Miller v. Blinebury

21 Wis. 676 | Wis. | 1867

Cole, J.

It appears to us that the first two instructions asked by the defendant below were pertinent, and should have been given. They are, in substance and effect, that if the jury believed from the evidence that the mortgagor, Goodrich, *677did not deliver the chattel mortgage to Lemley for the use and benefit of the plaintiffs, and unless Lemley accepted and received the mortgage for them, and gave it to the town clerk to be filed, the instrument was void as to the creditors of Goodrich. It is an admitted fact in the case, that the mortgagees were not present when the chattel mortgage was executed by Goodrich, and there is certainly considerable evidence to show that Goodrich executed the mortgage without the knowledge of the plaintiffs, and himself employed Lemley to take it and place it on file. Now, suppose the jury had been satisfied from the testimony that Goodrich himself gave the mortgage to Lemley, not for the use and benefit of the mortgagees, but really intending to retain control of the instrument: then it is very evident that the instrument never became operative, there not being any unconditional delivery of it by the mortgagor. The question whether there had been a proper delivery of the mortgage was one of the issues in the cause. It was claimed by the plaintiffs in the attachment suit, that Goodrich made the mortgage and placed it on file in the absence of and without the knowledge of the plaintiffs, and that Lemley acted all through the matter as his agent and not on behalf of the mortgagees. And Lemley himself states in his testimony, in substance, that he received the mortgage and placed it on file merely to accommodate Goodrich, and for no other reason, and did not consider himself as acting as agent for the plaintiffs sat the time.
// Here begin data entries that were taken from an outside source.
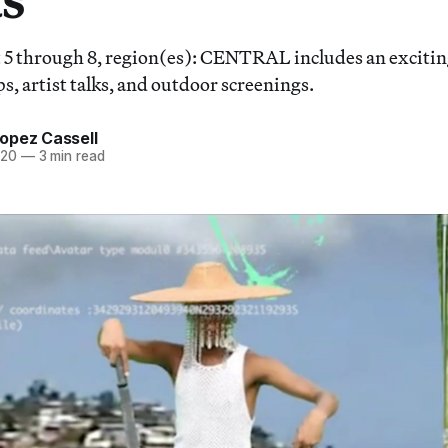
5 through 8, region(es): CENTRAL includes an exciting
s, artist talks, and outdoor screenings.
opez Cassell
020
—
3 min read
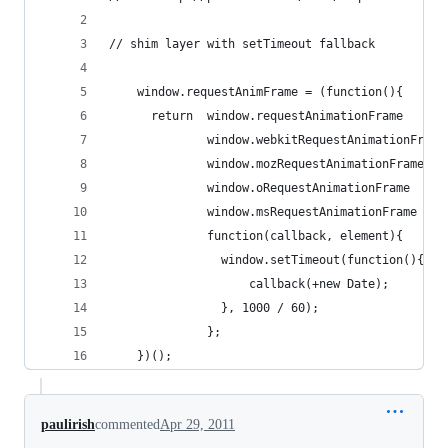
// shim layer with setTimeout fallback
    window.requestAnimFrame = (function(){
      return  window.requestAnimationFrame      
              window.webkitRequestAnimationFrame
              window.mozRequestAnimationFrame   
              window.oRequestAnimationFrame     
              window.msRequestAnimationFrame    
              function(callback, element){
                window.setTimeout(function(){
                    callback(+new Date);
                }, 1000 / 60);
              };
    })();
paulirish
commented
Apr 29, 2011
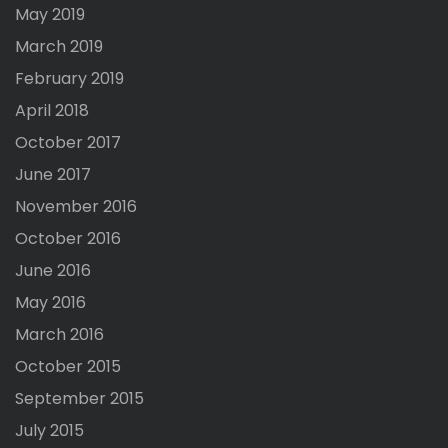
May 2019
March 2019
February 2019
April 2018
October 2017
June 2017
November 2016
October 2016
June 2016
May 2016
March 2016
October 2015
September 2015
July 2015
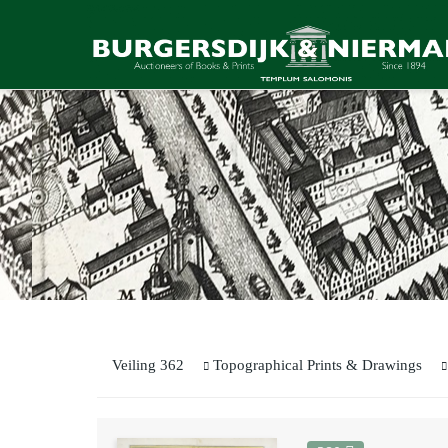
Veiling 362
Topographical Prints & Drawings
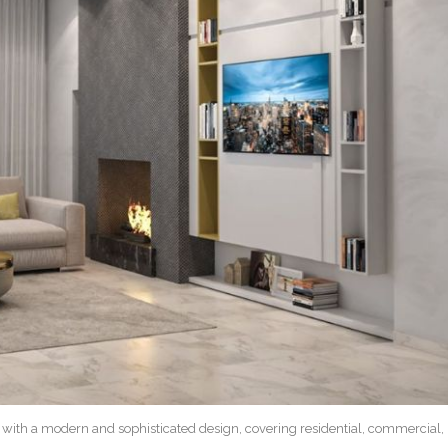
n with a modern and sophisticated design, covering residential, commercial,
This was his understanding of the character of his agency. If Goodrich placed the mortgage in his hands, not for the use and benefit of the plaintiffs but merely to have him place it on file for his own use, then it is evident there was no sufficient delivery of the instrument. McCourt v. Myers, 8 Wis., 236; Welch v. Sackett, 12 id., 243. Without expressing any opinion upon the other points made by counsel, it appears to us there must be a new trial on account of the refusal of the circuit court to give the two instructions above referred to.

*678By the Court. — Judgment reversed, and a venire de novo awarded.